Task prompt:
Reproduce all of the entries character for character, while leaving out any pictures they contain.

[Dataset entries]

━━━━━━━━━━━━━━━━

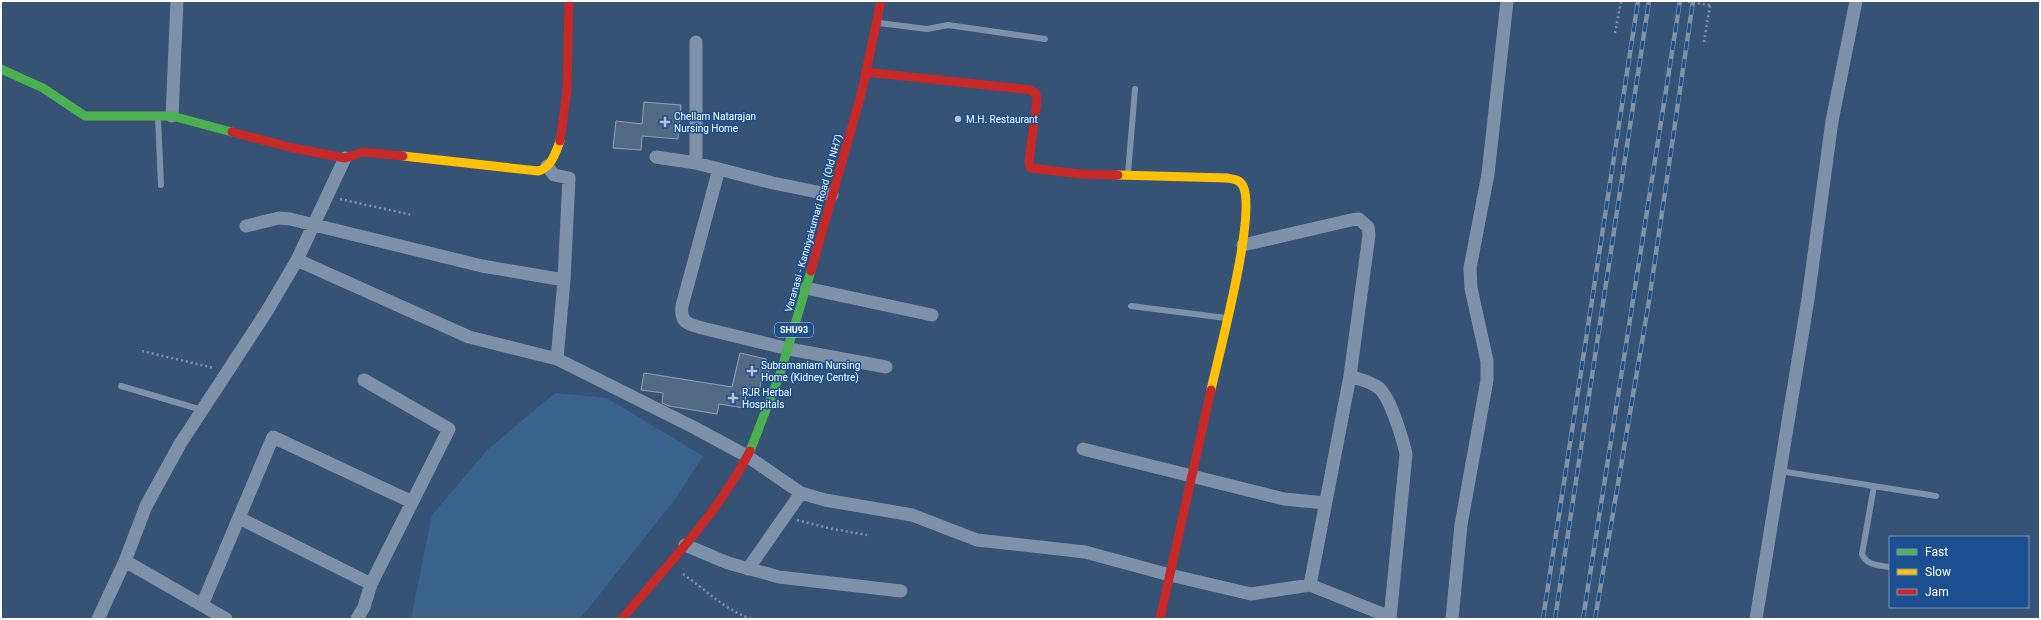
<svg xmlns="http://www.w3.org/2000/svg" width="2041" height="620" font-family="Roboto,sans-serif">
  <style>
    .water { fill: #3b618d }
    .building { fill: #526984; stroke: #92a2b6 }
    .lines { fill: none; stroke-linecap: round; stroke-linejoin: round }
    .path { stroke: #7d92a8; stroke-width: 2.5; stroke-dasharray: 2 3; stroke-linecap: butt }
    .lane { stroke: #7d92a8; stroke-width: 6 }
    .street { stroke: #7d92a8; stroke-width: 13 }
    .fast { stroke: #4caf50; stroke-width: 9 }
    .slow { stroke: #ffc107; stroke-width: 9 }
    .jam { stroke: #c62828; stroke-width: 9 }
    .rail-casing { stroke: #7e92a7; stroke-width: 4.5 }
    .rail { stroke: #1b4f8f; stroke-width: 3; stroke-dasharray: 9; stroke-linecap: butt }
    .path-bridge { stroke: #7d92a8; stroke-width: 2.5; stroke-dasharray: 2 3; stroke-linecap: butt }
    .poi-dot { fill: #b9c2ce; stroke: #1b4f8f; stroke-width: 1.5 }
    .labels { text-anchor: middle; stroke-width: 3; stroke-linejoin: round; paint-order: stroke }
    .shield { fill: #1b4f8f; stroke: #bbcadd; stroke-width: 1 }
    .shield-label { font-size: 9px; font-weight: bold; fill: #fff }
    .poi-label { font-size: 10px; fill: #fff; stroke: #1b4f8f; text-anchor: start }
    .street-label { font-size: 10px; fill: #fff; stroke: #1b4f8f }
  </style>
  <rect width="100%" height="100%" fill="#365274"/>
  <path class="water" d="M555,393L607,398L703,456L676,498L580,619H411L432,515L486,451Z"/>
  <path class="building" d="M644,102L681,105L678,139L642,136L641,150L613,148L616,121L642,124Z
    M740,353L766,359L764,364L770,366L766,379L762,378L759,391L747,388L744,408L719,404L717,414L669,406L662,403L663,393L641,390L644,373L732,387Z"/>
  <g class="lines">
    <path class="path" d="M1615,33L1621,1
      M1704,42L1710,5
      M340,199L412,215
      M142,351L214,368
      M797,520L828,528L867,535
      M683,574C709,592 721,607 751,619"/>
    <path class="lane" d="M879,23L927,29L948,25L1045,39
      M158,118L161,185
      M1128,174L1135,89
      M1131,306L1226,318
      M121,386L202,410
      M1780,471L1936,496
      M1874,486L1862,554C1867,566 1878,565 1890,567"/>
    <path class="street" d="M172,116L177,1
      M656,157L696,163V42
      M696,163L773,183L832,195
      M547,166L554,175L569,178L564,280
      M719,169L682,306C680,323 688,324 702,328L789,349L886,367
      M246,226L279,218L290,219L482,266L564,280L557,359L469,337L297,260
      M1243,245L1351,220L1359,219L1368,227L1369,235L1350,376L1310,585
      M806,288L932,315
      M557,359L695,428L747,456L801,493L825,500L912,515L977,540L1085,552L1170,575L1251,594L1310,585L1390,617
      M1350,376C1359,379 1371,382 1379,388C1390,397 1403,440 1406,454L1390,619
      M1083,449L1284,499L1325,503
      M239,518L371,584
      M685,545L728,563L779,577L901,591
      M125,561L226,619
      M748,569L801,493
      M202,605L273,437L412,502
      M98,619L125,561L146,506L180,444L267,311L297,260L345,158
      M357,619L364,607L371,584L449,429L364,380
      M1452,619L1461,525L1487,380V361L1471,288L1470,268L1488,174L1507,1
      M1756,619L1808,299L1832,121L1856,1"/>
    <path class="fast" d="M1,69L43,88L85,116H172L232,132
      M750,451L780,374L811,271"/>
    <path class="slow" d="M403,156L538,171C551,168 556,152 560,141
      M1118,175L1227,178C1233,179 1239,179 1243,186C1257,213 1219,353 1211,390"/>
    <path class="jam" d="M865,72L1031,90L1036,94L1037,100L1029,163L1031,168L1080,174L1118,175
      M232,132L293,148L345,158L363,152L403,156
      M560,141L567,91L569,1
      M811,271L862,91L881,1
      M622,619C667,565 718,514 750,451
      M1160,619L1211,390"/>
    <g class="rail-casing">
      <path id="rail" d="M1543,619L1638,1
        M1555,619L1649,1
        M1583,619L1680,1
        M1595,619L1649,301L1693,1"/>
    </g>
    <use href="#rail" class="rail"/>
    <path class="path-bridge" d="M1683,1L1710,5"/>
  </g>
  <g class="poi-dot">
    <circle cx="958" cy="119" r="4"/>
    <path d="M663 116h4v4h4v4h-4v4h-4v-4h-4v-4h4z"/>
    <path d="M750 365h4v4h4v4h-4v4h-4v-4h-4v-4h4z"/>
    <path d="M731 392h4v4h4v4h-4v4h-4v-4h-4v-4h4z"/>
  </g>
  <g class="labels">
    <rect class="shield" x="775" y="323" width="38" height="14" rx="3"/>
    <g class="shield-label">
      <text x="794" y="333">SHU93</text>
    </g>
    <g class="poi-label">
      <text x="674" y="120">Chellam Natarajan<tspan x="674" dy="12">Nursing Home</tspan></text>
      <text x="966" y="123">M.H. Restaurant</text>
      <text x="761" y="369">Subramaniam Nursing<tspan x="761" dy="12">Home (Kidney Centre)</tspan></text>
      <text x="742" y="396">RJR Herbal<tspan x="742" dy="12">Hospitals</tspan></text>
    </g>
    <g class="street-label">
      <text transform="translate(813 223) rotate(-74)" y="4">Varanasi - Kanniyakumari Road (Old NH7)</text>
    </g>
  </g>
  <rect width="2041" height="620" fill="none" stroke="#ffffff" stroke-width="4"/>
  <rect x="1889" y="536" width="140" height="72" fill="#1b4f8f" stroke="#7695bc"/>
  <rect x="1897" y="549" width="20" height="6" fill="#4caf50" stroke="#7695bc"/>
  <text x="1925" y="556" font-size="12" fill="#ffffff">Fast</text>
  <rect x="1897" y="569" width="20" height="6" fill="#ffc107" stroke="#7695bc"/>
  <text x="1925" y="576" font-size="12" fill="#ffffff">Slow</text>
  <rect x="1897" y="589" width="20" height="6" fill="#c62828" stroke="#7695bc"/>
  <text x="1925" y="596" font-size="12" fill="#ffffff">Jam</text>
</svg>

━━━━━━━━━━━━━━━━

Output of the task:
<svg xmlns="http://www.w3.org/2000/svg" width="2041" height="620" font-family="Roboto,sans-serif">
  <style>
    .water { fill: #3b618d }
    .building { fill: #526984; stroke: #92a2b6 }
    .lines { fill: none; stroke-linecap: round; stroke-linejoin: round }
    .path { stroke: #7d92a8; stroke-width: 2.5; stroke-dasharray: 2 3; stroke-linecap: butt }
    .lane { stroke: #7d92a8; stroke-width: 6 }
    .street { stroke: #7d92a8; stroke-width: 13 }
    .fast { stroke: #4caf50; stroke-width: 9 }
    .slow { stroke: #ffc107; stroke-width: 9 }
    .jam { stroke: #c62828; stroke-width: 9 }
    .rail-casing { stroke: #7e92a7; stroke-width: 4.5 }
    .rail { stroke: #1b4f8f; stroke-width: 3; stroke-dasharray: 9; stroke-linecap: butt }
    .path-bridge { stroke: #7d92a8; stroke-width: 2.5; stroke-dasharray: 2 3; stroke-linecap: butt }
    .poi-dot { fill: #b9c2ce; stroke: #1b4f8f; stroke-width: 1.5 }
    .labels { text-anchor: middle; stroke-width: 3; stroke-linejoin: round; paint-order: stroke }
    .shield { fill: #1b4f8f; stroke: #bbcadd; stroke-width: 1 }
    .shield-label { font-size: 9px; font-weight: bold; fill: #fff }
    .poi-label { font-size: 10px; fill: #fff; stroke: #1b4f8f; text-anchor: start }
    .street-label { font-size: 10px; fill: #fff; stroke: #1b4f8f }
  </style>
  <rect width="100%" height="100%" fill="#365274"/>
  <path class="water" d="M555,393L607,398L703,456L676,498L580,619H411L432,515L486,451Z"/>
  <path class="building" d="M644,102L681,105L678,139L642,136L641,150L613,148L616,121L642,124Z
    M740,353L766,359L764,364L770,366L766,379L762,378L759,391L747,388L744,408L719,404L717,414L669,406L662,403L663,393L641,390L644,373L732,387Z"/>
  <g class="lines">
    <path class="path" d="M1615,33L1621,1
      M1704,42L1710,5
      M340,199L412,215
      M142,351L214,368
      M797,520L828,528L867,535
      M683,574C709,592 721,607 751,619"/>
    <path class="lane" d="M879,23L927,29L948,25L1045,39
      M158,118L161,185
      M1128,174L1135,89
      M1131,306L1226,318
      M121,386L202,410
      M1780,471L1936,496
      M1874,486L1862,554C1867,566 1878,565 1890,567"/>
    <path class="street" d="M172,116L177,1
      M656,157L696,163V42
      M696,163L773,183L832,195
      M547,166L554,175L569,178L564,280
      M719,169L682,306C680,323 688,324 702,328L789,349L886,367
      M246,226L279,218L290,219L482,266L564,280L557,359L469,337L297,260
      M1243,245L1351,220L1359,219L1368,227L1369,235L1350,376L1310,585
      M806,288L932,315
      M557,359L695,428L747,456L801,493L825,500L912,515L977,540L1085,552L1170,575L1251,594L1310,585L1390,617
      M1350,376C1359,379 1371,382 1379,388C1390,397 1403,440 1406,454L1390,619
      M1083,449L1284,499L1325,503
      M239,518L371,584
      M685,545L728,563L779,577L901,591
      M125,561L226,619
      M748,569L801,493
      M202,605L273,437L412,502
      M98,619L125,561L146,506L180,444L267,311L297,260L345,158
      M357,619L364,607L371,584L449,429L364,380
      M1452,619L1461,525L1487,380V361L1471,288L1470,268L1488,174L1507,1
      M1756,619L1808,299L1832,121L1856,1"/>
    <path class="fast" d="M1,69L43,88L85,116H172L232,132
      M750,451L780,374L811,271"/>
    <path class="slow" d="M403,156L538,171C551,168 556,152 560,141
      M1118,175L1227,178C1233,179 1239,179 1243,186C1257,213 1219,353 1211,390"/>
    <path class="jam" d="M865,72L1031,90L1036,94L1037,100L1029,163L1031,168L1080,174L1118,175
      M232,132L293,148L345,158L363,152L403,156
      M560,141L567,91L569,1
      M811,271L862,91L881,1
      M622,619C667,565 718,514 750,451
      M1160,619L1211,390"/>
    <g class="rail-casing">
      <path id="rail" d="M1543,619L1638,1
        M1555,619L1649,1
        M1583,619L1680,1
        M1595,619L1649,301L1693,1"/>
    </g>
    <use href="#rail" class="rail"/>
    <path class="path-bridge" d="M1683,1L1710,5"/>
  </g>
  <g class="poi-dot">
    <circle cx="958" cy="119" r="4"/>
    <path d="M663 116h4v4h4v4h-4v4h-4v-4h-4v-4h4z"/>
    <path d="M750 365h4v4h4v4h-4v4h-4v-4h-4v-4h4z"/>
    <path d="M731 392h4v4h4v4h-4v4h-4v-4h-4v-4h4z"/>
  </g>
  <g class="labels">
    <rect class="shield" x="775" y="323" width="38" height="14" rx="3"/>
    <g class="shield-label">
      <text x="794" y="333">SHU93</text>
    </g>
    <g class="poi-label">
      <text x="674" y="120">Chellam Natarajan<tspan x="674" dy="12">Nursing Home</tspan></text>
      <text x="966" y="123">M.H. Restaurant</text>
      <text x="761" y="369">Subramaniam Nursing<tspan x="761" dy="12">Home (Kidney Centre)</tspan></text>
      <text x="742" y="396">RJR Herbal<tspan x="742" dy="12">Hospitals</tspan></text>
    </g>
    <g class="street-label">
      <text transform="translate(813 223) rotate(-74)" y="4">Varanasi - Kanniyakumari Road (Old NH7)</text>
    </g>
  </g>
  <rect width="2041" height="620" fill="none" stroke="#ffffff" stroke-width="4"/>
  <rect x="1889" y="536" width="140" height="72" fill="#1b4f8f" stroke="#7695bc"/>
  <rect x="1897" y="549" width="20" height="6" fill="#4caf50" stroke="#7695bc"/>
  <text x="1925" y="556" font-size="12" fill="#ffffff">Fast</text>
  <rect x="1897" y="569" width="20" height="6" fill="#ffc107" stroke="#7695bc"/>
  <text x="1925" y="576" font-size="12" fill="#ffffff">Slow</text>
  <rect x="1897" y="589" width="20" height="6" fill="#c62828" stroke="#7695bc"/>
  <text x="1925" y="596" font-size="12" fill="#ffffff">Jam</text>
</svg>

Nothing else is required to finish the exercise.